*Instructions*:
(a) In the passage on Hengqin and Macao's economy, rewrite the portion from "3. Modern Financial" up to and including "outpaces regulatory frameworks.", substituting "securities firms" for "brokerages".
(b) Extend the passage on Hengqin's free trade zone beyond its final sentence.

*Supplied text*:
════════════════
Thus, reform strategies must first anchor themselves in automotive manufacturing’s growth, particularly emerging sectors like new energy vehicles. By systematically elevating manufacturing’s economic share, subsequent structural adjustments can then optimize other industries, achieving comprehensive industrial upgrading with minimized systemic risk (Liu, 2024b). This approach aligns with President Xi’s vision to “deepen synergy and regulatory alignment between the Hengqin-Guangdong-Macao Cooperation Zone and Macao’s economy, ensuring efficient cross-border flows of capital and talent (Yang & Lin, 2025). By scaling signature industry clusters and catalytic flagship projects, the Zone will fulfill its mandate of diversifying Macao’s economy while enhancing residents’ livelihoods.”
3. Modern Financial Sector and the Real Economy: Servicing Productive Sectors as the Core Mandate
3.1 Asset-Light Dynamics and Regulatory Complexities in Finance
While the financial sector plays a pivotal role in economic advancement, its asset-light nature—epitomized by brokerages, microloan firms, and investment entities—introduces systemic vulnerabilities. During market upswings, such institutions generate rapid wealth accumulation, yet their revenue models remain prone to volatility, speculative excess, and high regulatory oversight costs. This fragility stems from their reliance on financial assets (e.g., digital currencies, equities) whose valuations fluctuate with market sentiment, compounded by the breakneck pace of financial innovation that outpaces regulatory frameworks.
3.2 The Stability Imperative: Heavy-Asset Enterprises as Economic Anchors
In contrast to their asset-light counterparts, heavy-asset industries like manufacturing exhibit enduring economic value once competitive edges are established. Anchored in tangible assets (machinery, facilities, infrastructure) with stable valuations and standardized operational protocols, these enterprises impose lower regulatory burdens while delivering sustained regional economic dividends. Thus, the financial sector must reorient its priorities to bolster the real economy—particularly manufacturing—as a cornerstone of stable, long-term growth.
3.3 Harnessing Modern Finance for Free Trade Zone Synergy and Momentum
3.3.1 Strategic Demand Creation: The New Energy Vehicle (NEV) Paradigm
In nascent development stages, free trade zones like Hengqin require deliberate demand-generation strategies to attract capital and catalyze industrial clusters. Amending traffic regulations to incentivize NEV adoption exemplifies such forward-thinking policy design (Mazzucato, 2016). NEV industry expansion stimulates demand across upstream sectors (iron ore, lithium, rubber) while positioning Hengqin’s bonded zone as a hub for global commodity trading. This dual effect ensures stable material inputs for manufacturing while enhancing the zone’s appeal to international traders.
════════════════
*Record excerpts*:

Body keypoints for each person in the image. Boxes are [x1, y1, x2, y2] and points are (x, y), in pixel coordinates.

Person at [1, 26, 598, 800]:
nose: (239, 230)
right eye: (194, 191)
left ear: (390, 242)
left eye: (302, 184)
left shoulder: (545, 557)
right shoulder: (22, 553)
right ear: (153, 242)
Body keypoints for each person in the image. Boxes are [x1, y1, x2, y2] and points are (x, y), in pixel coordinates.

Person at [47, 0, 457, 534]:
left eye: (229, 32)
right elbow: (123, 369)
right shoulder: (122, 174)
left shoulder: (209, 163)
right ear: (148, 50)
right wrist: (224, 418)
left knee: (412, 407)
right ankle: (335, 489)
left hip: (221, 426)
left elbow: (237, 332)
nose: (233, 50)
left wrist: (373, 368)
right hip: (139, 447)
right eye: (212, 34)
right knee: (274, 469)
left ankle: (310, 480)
════════════════
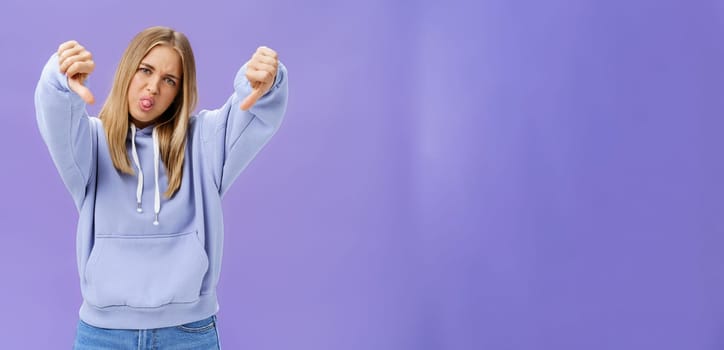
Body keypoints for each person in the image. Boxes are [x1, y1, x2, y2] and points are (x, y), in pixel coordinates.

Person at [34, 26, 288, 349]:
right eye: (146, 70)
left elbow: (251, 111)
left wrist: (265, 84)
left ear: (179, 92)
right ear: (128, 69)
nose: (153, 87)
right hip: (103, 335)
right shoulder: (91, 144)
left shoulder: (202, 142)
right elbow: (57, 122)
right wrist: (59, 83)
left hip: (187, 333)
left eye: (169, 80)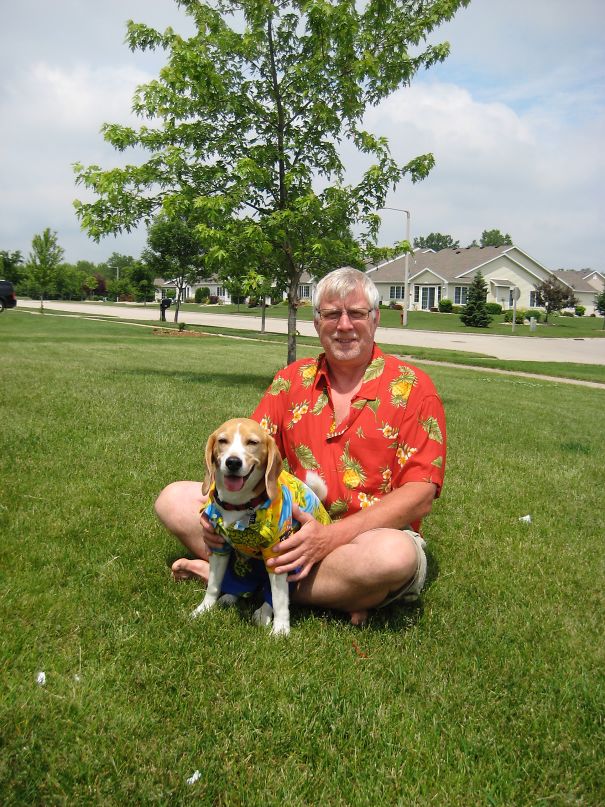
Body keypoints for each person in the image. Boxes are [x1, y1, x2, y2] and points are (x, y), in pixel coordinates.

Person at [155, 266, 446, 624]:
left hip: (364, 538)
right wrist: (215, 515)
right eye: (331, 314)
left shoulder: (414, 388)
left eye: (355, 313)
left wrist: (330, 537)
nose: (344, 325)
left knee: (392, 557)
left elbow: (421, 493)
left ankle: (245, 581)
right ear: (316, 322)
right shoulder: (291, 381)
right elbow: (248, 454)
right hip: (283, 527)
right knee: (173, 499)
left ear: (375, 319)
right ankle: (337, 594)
════════════════
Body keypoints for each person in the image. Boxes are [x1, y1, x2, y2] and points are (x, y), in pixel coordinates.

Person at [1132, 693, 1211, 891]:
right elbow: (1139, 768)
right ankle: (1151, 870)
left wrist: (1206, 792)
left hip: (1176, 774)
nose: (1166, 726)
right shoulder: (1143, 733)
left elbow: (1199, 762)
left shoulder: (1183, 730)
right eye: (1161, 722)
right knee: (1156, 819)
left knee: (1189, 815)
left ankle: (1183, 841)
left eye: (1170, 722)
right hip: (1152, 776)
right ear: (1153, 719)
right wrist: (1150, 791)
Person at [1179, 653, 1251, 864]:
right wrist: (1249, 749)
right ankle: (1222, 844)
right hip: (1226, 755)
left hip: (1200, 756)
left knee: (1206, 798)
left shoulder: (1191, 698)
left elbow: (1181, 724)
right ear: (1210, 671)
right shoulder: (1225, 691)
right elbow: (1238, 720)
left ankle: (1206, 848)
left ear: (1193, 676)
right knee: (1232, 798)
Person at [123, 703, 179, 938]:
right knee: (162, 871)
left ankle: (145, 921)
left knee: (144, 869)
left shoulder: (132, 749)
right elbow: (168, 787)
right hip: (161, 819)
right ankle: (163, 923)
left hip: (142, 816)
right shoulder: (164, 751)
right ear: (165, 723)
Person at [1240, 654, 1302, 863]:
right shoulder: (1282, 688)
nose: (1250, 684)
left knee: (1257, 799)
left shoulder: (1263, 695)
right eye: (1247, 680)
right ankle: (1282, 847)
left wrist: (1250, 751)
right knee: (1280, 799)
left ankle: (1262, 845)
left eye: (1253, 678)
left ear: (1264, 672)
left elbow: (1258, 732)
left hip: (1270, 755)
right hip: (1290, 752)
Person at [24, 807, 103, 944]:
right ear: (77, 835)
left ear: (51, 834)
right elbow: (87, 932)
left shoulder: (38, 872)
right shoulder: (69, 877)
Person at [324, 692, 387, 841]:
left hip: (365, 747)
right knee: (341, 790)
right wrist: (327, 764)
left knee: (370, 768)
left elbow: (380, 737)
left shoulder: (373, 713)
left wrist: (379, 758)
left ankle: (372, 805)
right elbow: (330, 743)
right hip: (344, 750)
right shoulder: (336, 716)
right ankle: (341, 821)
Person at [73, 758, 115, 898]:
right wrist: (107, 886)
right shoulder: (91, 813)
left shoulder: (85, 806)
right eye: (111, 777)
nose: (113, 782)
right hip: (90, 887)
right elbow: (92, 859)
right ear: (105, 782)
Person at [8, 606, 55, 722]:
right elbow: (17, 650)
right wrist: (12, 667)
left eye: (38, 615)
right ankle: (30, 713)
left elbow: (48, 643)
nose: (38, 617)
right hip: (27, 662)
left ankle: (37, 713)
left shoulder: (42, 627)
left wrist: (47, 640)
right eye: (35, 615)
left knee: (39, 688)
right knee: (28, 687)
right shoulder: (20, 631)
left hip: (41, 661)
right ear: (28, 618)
════════════════
*Answers provided*:
(a)
3. Modern Financial Sector and the Real Economy: Servicing Productive Sectors as the Core Mandate
3.1 Asset-Light Dynamics and Regulatory Complexities in Finance
While the financial sector plays a pivotal role in economic advancement, its asset-light nature—epitomized by securities firms, microloan firms, and investment entities—introduces systemic vulnerabilities. During market upswings, such institutions generate rapid wealth accumulation, yet their revenue models remain prone to volatility, speculative excess, and high regulatory oversight costs. This fragility stems from their reliance on financial assets (e.g., digital currencies, equities) whose valuations fluctuate with market sentiment, compounded by the breakneck pace of financial innovation that outpaces regulatory frameworks.

(b)
3.3.2 Commodity Trading as a Multidimensional Economic Accelerant
Robust commodity trading within Hengqin’s bonded zone achieves three cascading benefits (Liu & He, 2024).
Supply Chain Security: Guarantees uninterrupted raw material flows for manufacturers.
Financial Ecosystem Vitality: Elevates trading volumes, enhances regional financial market liquidity, and amplifies the zone’s global financial footprint.
Trade Optimization: Synergizes with the Greater Bay Area’s import-export ecosystem, scaling trade volumes and refining structural efficiency.
Even amid fierce NEV market competition, Hengqin’s early-stage resource clustering and institutionalized trading practices have fostered a resilient economic foundation. By prioritizing transaction volume—the lifeblood of capital markets—the zone can innovate financial instruments while capitalizing on its regulatory agility. Comparatively, while Hong Kong’s equity market is saturated with speculative “shell stocks,” Macao’s fledgling exchange, though limited in offerings, holds strategic appeal as a clean-slate platform primed for incremental, growth-oriented capital inflows—an arena where investor appetite for emerging opportunities eclipses stagnant incumbents.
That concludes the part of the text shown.